Data extracts -
##############################

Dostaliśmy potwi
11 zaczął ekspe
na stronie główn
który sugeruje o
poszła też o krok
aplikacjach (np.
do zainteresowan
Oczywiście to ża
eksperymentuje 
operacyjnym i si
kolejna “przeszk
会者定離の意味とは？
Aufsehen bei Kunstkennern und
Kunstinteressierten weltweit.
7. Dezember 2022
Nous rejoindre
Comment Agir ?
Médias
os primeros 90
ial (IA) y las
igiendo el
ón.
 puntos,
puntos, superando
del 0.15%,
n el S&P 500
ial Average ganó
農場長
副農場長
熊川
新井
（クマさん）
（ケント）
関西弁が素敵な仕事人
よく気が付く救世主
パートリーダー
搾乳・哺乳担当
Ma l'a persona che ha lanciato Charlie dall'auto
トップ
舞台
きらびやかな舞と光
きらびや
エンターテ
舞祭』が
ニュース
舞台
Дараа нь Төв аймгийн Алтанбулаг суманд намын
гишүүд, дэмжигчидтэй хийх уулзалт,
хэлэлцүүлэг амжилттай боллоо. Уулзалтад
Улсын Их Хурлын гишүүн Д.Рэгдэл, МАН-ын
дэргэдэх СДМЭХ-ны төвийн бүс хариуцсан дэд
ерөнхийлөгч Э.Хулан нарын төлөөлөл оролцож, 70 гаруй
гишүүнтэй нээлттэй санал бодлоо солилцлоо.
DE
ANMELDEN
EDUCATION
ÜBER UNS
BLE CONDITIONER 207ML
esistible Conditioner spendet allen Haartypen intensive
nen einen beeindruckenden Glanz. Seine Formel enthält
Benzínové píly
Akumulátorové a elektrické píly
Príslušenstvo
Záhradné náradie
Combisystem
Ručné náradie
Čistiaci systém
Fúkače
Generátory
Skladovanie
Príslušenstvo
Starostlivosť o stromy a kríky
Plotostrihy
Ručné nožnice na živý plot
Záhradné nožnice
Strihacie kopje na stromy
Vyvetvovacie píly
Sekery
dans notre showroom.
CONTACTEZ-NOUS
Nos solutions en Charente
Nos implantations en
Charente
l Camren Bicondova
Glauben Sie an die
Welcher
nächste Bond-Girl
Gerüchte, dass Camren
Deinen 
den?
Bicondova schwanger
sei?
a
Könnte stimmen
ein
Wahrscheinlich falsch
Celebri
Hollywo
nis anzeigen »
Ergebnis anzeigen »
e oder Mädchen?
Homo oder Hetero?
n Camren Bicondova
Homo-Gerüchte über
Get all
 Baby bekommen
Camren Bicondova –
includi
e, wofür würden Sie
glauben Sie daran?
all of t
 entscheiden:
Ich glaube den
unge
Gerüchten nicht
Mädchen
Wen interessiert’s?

##############################

Aim of the exercise -
The records above should all be quoted exactly, please.

Answer to this task -
Dostaliśmy potwi
11 zaczął ekspe
na stronie główn
który sugeruje o
poszła też o krok
aplikacjach (np.
do zainteresowan
Oczywiście to ża
eksperymentuje 
operacyjnym i si
kolejna “przeszk
会者定離の意味とは？
Aufsehen bei Kunstkennern und
Kunstinteressierten weltweit.
7. Dezember 2022
Nous rejoindre
Comment Agir ?
Médias
os primeros 90
ial (IA) y las
igiendo el
ón.
 puntos,
puntos, superando
del 0.15%,
n el S&P 500
ial Average ganó
農場長
副農場長
熊川
新井
（クマさん）
（ケント）
関西弁が素敵な仕事人
よく気が付く救世主
パートリーダー
搾乳・哺乳担当
Ma l'a persona che ha lanciato Charlie dall'auto
トップ
舞台
きらびやかな舞と光
きらびや
エンターテ
舞祭』が
ニュース
舞台
Дараа нь Төв аймгийн Алтанбулаг суманд намын
гишүүд, дэмжигчидтэй хийх уулзалт,
хэлэлцүүлэг амжилттай боллоо. Уулзалтад
Улсын Их Хурлын гишүүн Д.Рэгдэл, МАН-ын
дэргэдэх СДМЭХ-ны төвийн бүс хариуцсан дэд
ерөнхийлөгч Э.Хулан нарын төлөөлөл оролцож, 70 гаруй
гишүүнтэй нээлттэй санал бодлоо солилцлоо.
DE
ANMELDEN
EDUCATION
ÜBER UNS
BLE CONDITIONER 207ML
esistible Conditioner spendet allen Haartypen intensive
nen einen beeindruckenden Glanz. Seine Formel enthält
Benzínové píly
Akumulátorové a elektrické píly
Príslušenstvo
Záhradné náradie
Combisystem
Ručné náradie
Čistiaci systém
Fúkače
Generátory
Skladovanie
Príslušenstvo
Starostlivosť o stromy a kríky
Plotostrihy
Ručné nožnice na živý plot
Záhradné nožnice
Strihacie kopje na stromy
Vyvetvovacie píly
Sekery
dans notre showroom.
CONTACTEZ-NOUS
Nos solutions en Charente
Nos implantations en
Charente
l Camren Bicondova
Glauben Sie an die
Welcher
nächste Bond-Girl
Gerüchte, dass Camren
Deinen 
den?
Bicondova schwanger
sei?
a
Könnte stimmen
ein
Wahrscheinlich falsch
Celebri
Hollywo
nis anzeigen »
Ergebnis anzeigen »
e oder Mädchen?
Homo oder Hetero?
n Camren Bicondova
Homo-Gerüchte über
Get all
 Baby bekommen
Camren Bicondova –
includi
e, wofür würden Sie
glauben Sie daran?
all of t
 entscheiden:
Ich glaube den
unge
Gerüchten nicht
Mädchen
Wen interessiert’s?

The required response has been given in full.